Solar-powered sushi trucks shared lots with “fatty burrito special” booths; acts from around the world traded off on both of the ground’s stages. From the high school of Cranbrook to the civil war of Sierra Leone, the musicians that brought their talents to the popular event came from a wide range of backgrounds and musical aesthetics.

With the height of the summer season now on us, festivals become the best new way to experience music and interact with others, and though they are relatively small festivals, Starbelly and its peers (think Slocan’s Unity Festival, or Fernie’s Wapiti) have something special going on. Just ask The Good Ol’ Goats, a band of teenagers from Cranbrook who have exploded onto the Canadian independent music scene after winning runner-up in CBC’s Searchlight competition.

“It was the best. The most fun I’ve ever had,” said Nolan Ackert, the band’s frontman.

“The crowd was so responsive,” added Angus Liedtke, the banjo/guitar player. “When I asked them to sing along, they sang along!”

Outdoor festivals like this one are especially important for a group that’s still too young to legally enter many of the establishments they’re booked to play.

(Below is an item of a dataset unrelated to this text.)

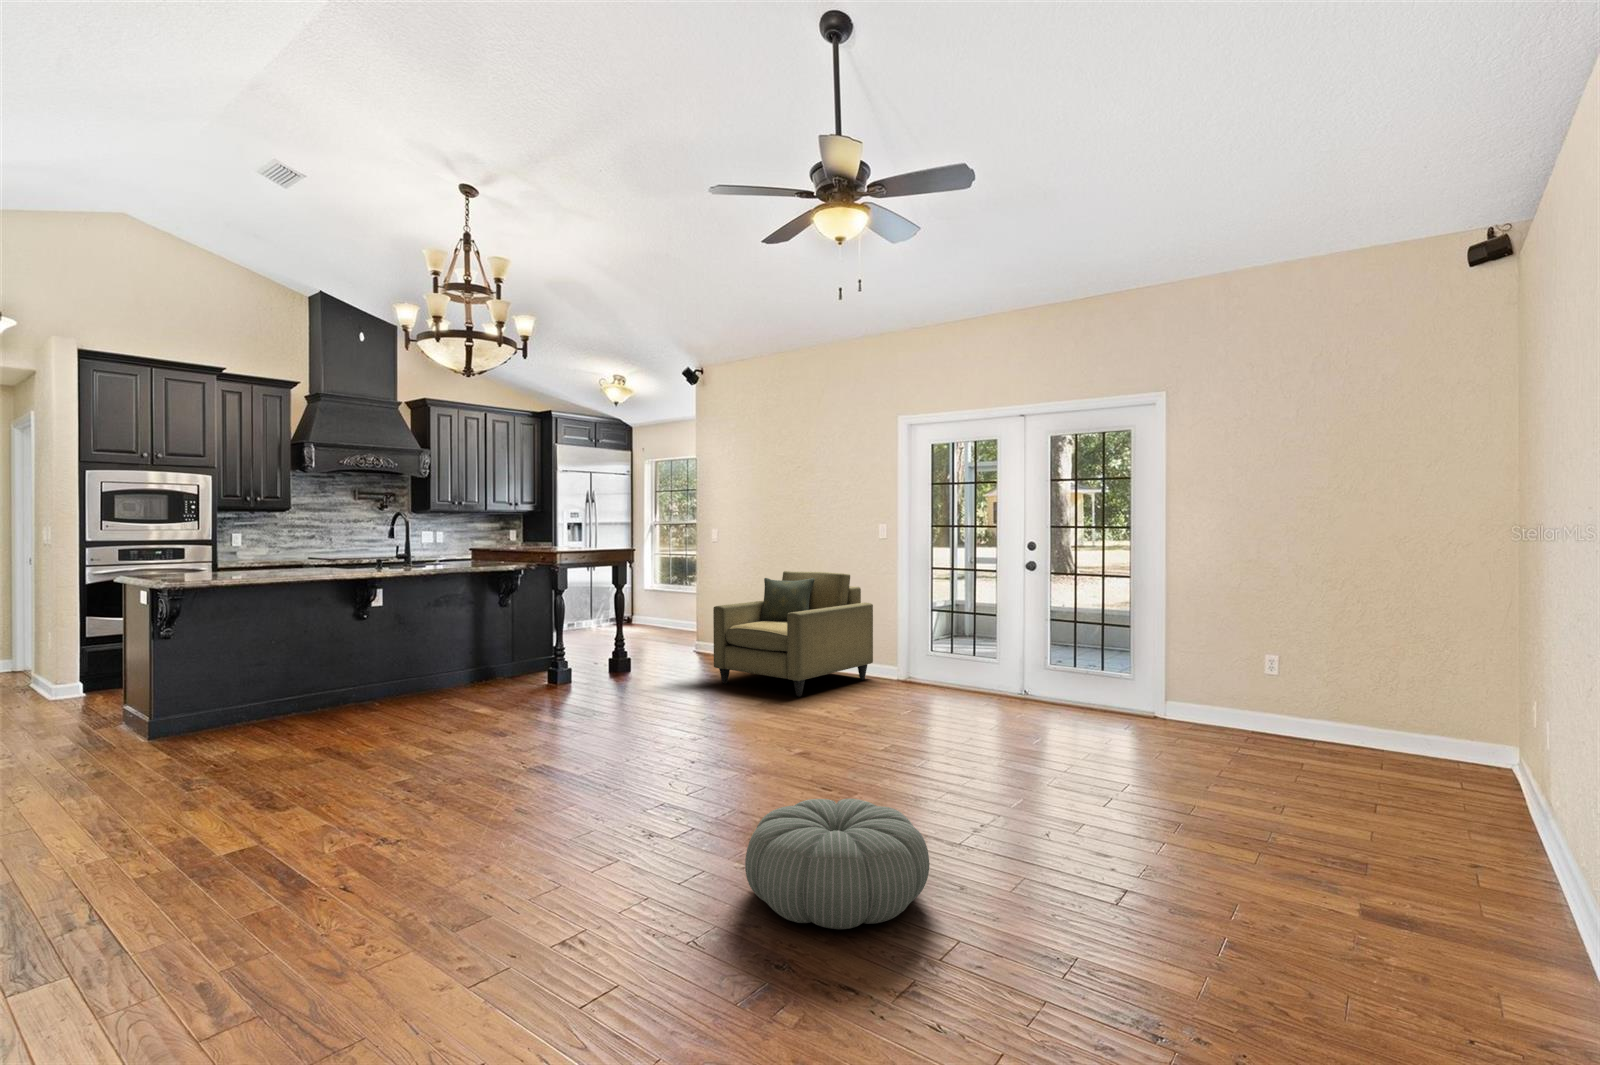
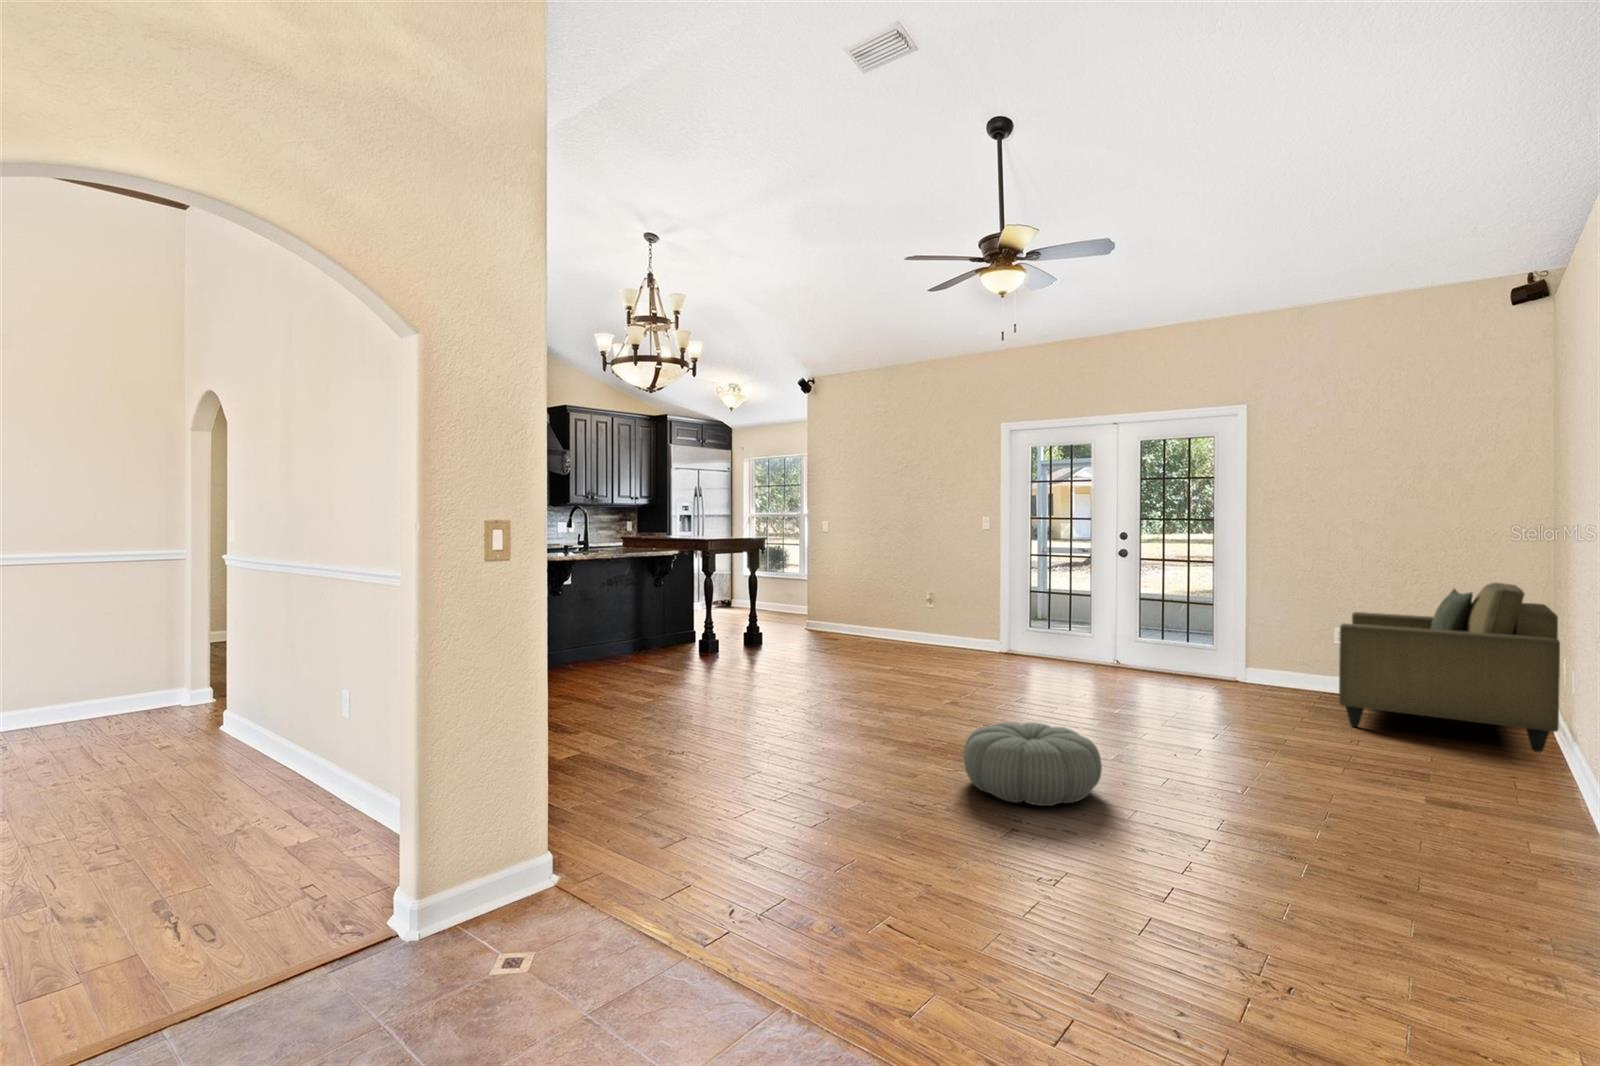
armchair: present [713,571,873,697] -> present [1339,583,1560,752]

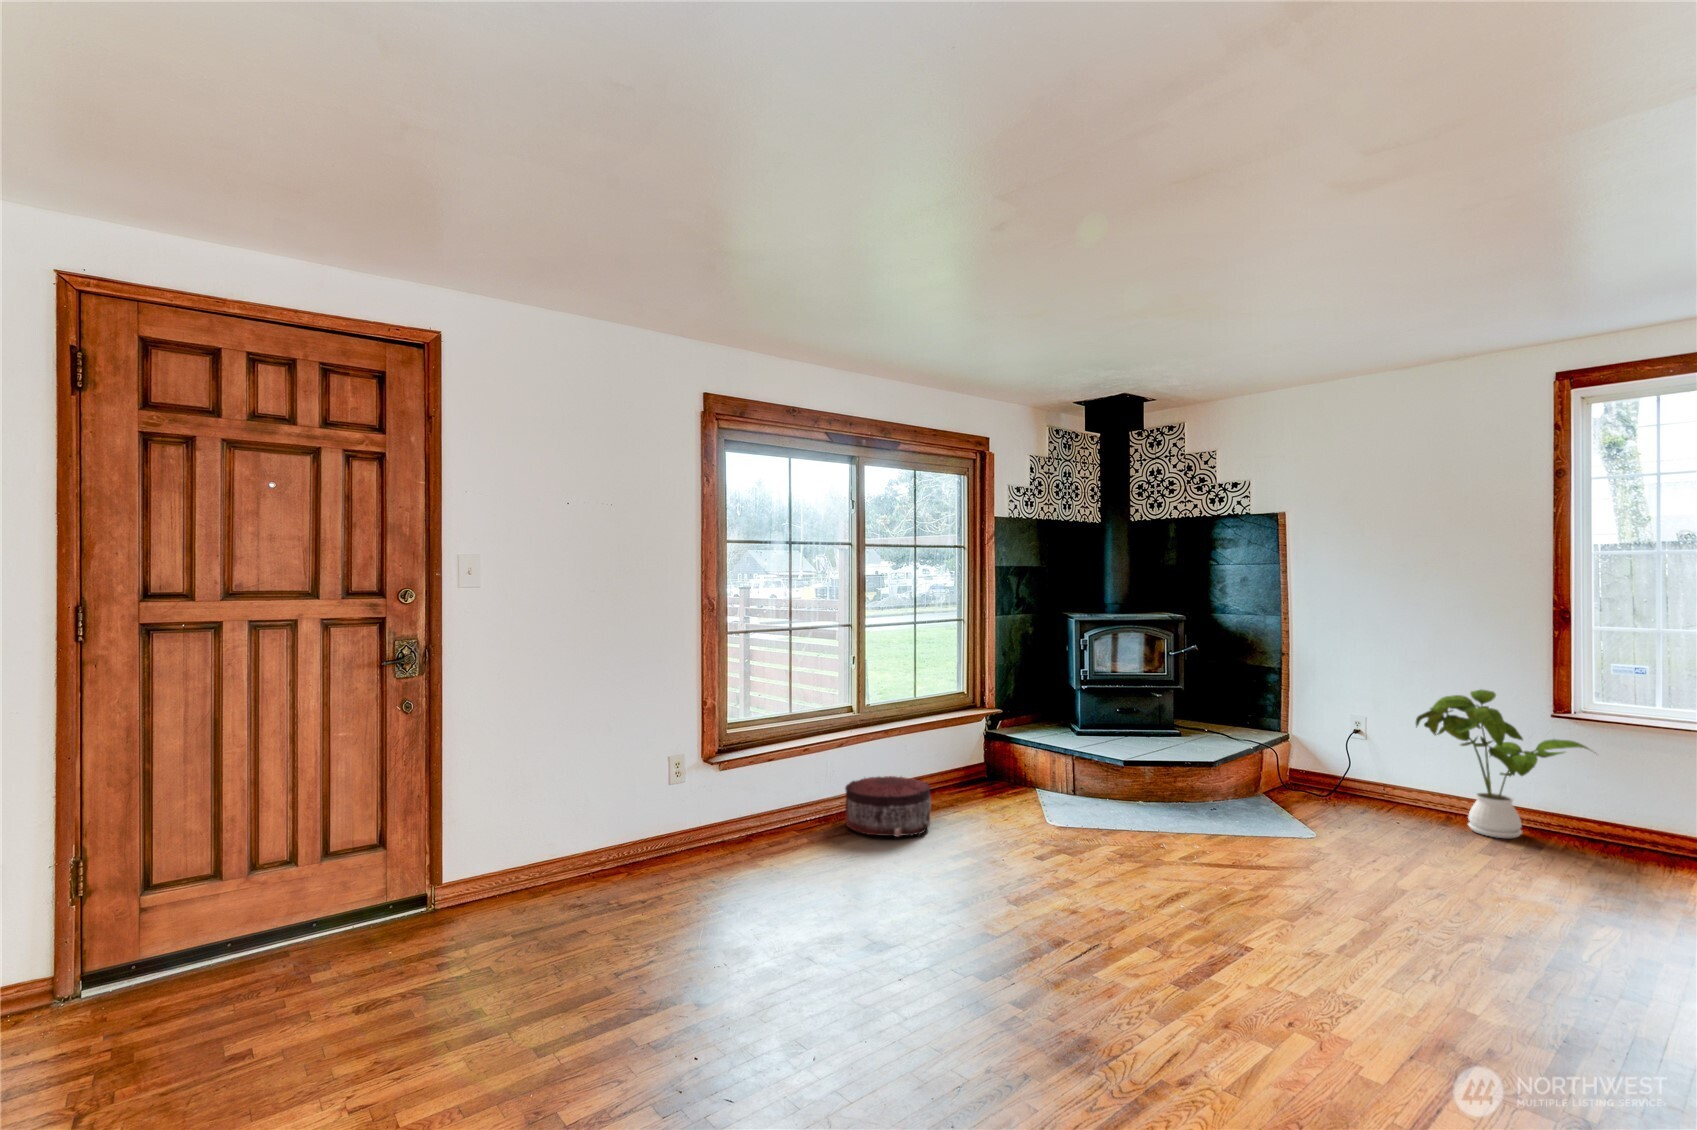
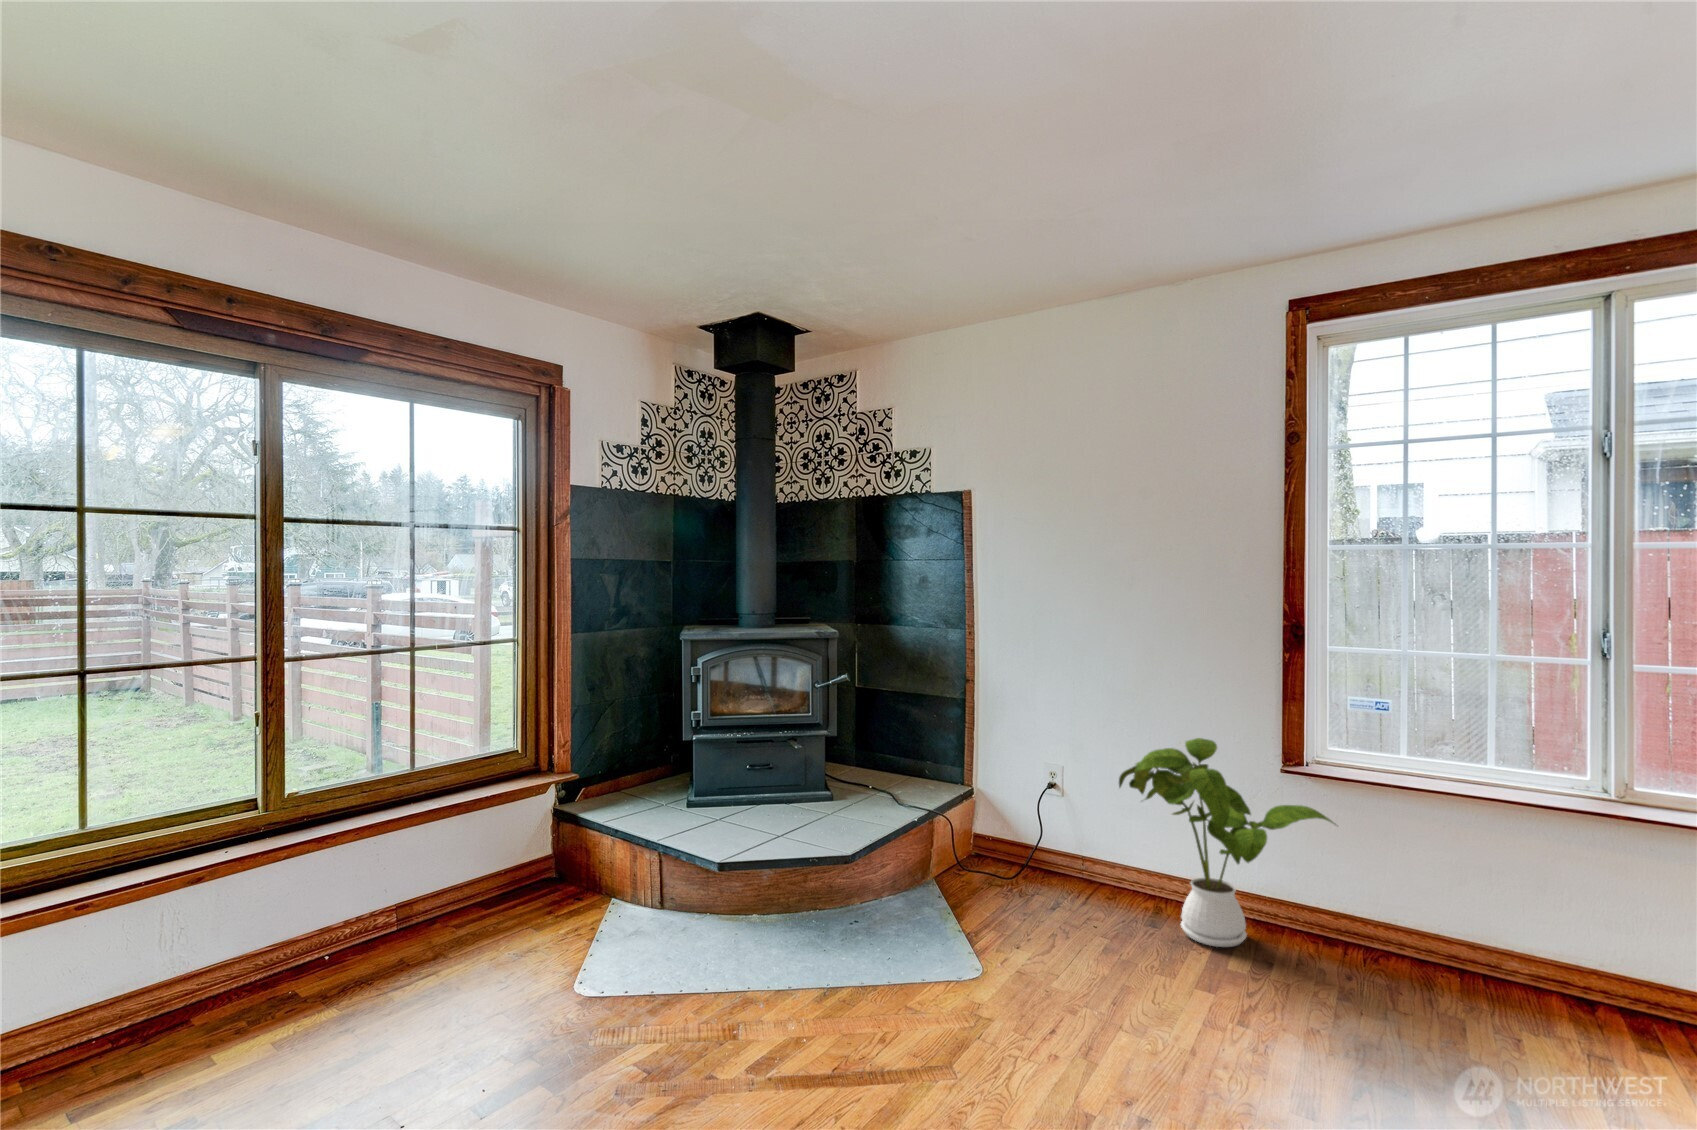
pouf: present [845,776,931,837] -> none [158,922,354,1072]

“When we play bars we have to have a liquor-free area to sit in when we’re not playing,” lamented fiddler Angus MacDonald.

“The second we get off stage, we gotta go right there,” added Ackert.

“Halfway through our set I had to ask someone to just escort me to the bathroom,” jokes bassist Theo Moore. “It makes it tough, but it’s doable. And it gives us the experience we need for when we’re able to get drunk with the rest.”

While mega outdoor shows like Coachella and Sasquatch will always get the big name draws, the amazing festivals all around the Kootenays provide an environment of community that the big ones can’t, without sacrificing any talent. These are places where the bands will gladly join in with the crowd after their sets to groove to sets by Sierra Leone Refugee All Stars or headbang to The Pack A.D. Fresh young faces like the Goats can entice a whole field into hollering and foot-stomping. Local youth dance group, Slava Doval’s DanceFusion, can gather an audience to rival rapper Aesop Rock’s.

The Goats’ Nolan Ackert said it best: “All in all, it’s been a gooood day.”

To jump right into the festival spirit, check out Unity Festival this weekend in Slocan City where Starbelly favourites The Boom Booms and Shane Philip will be playing. You can also catch the Good Ol’ Goats at Wapiti Festival in Fernie on August 9 and 10.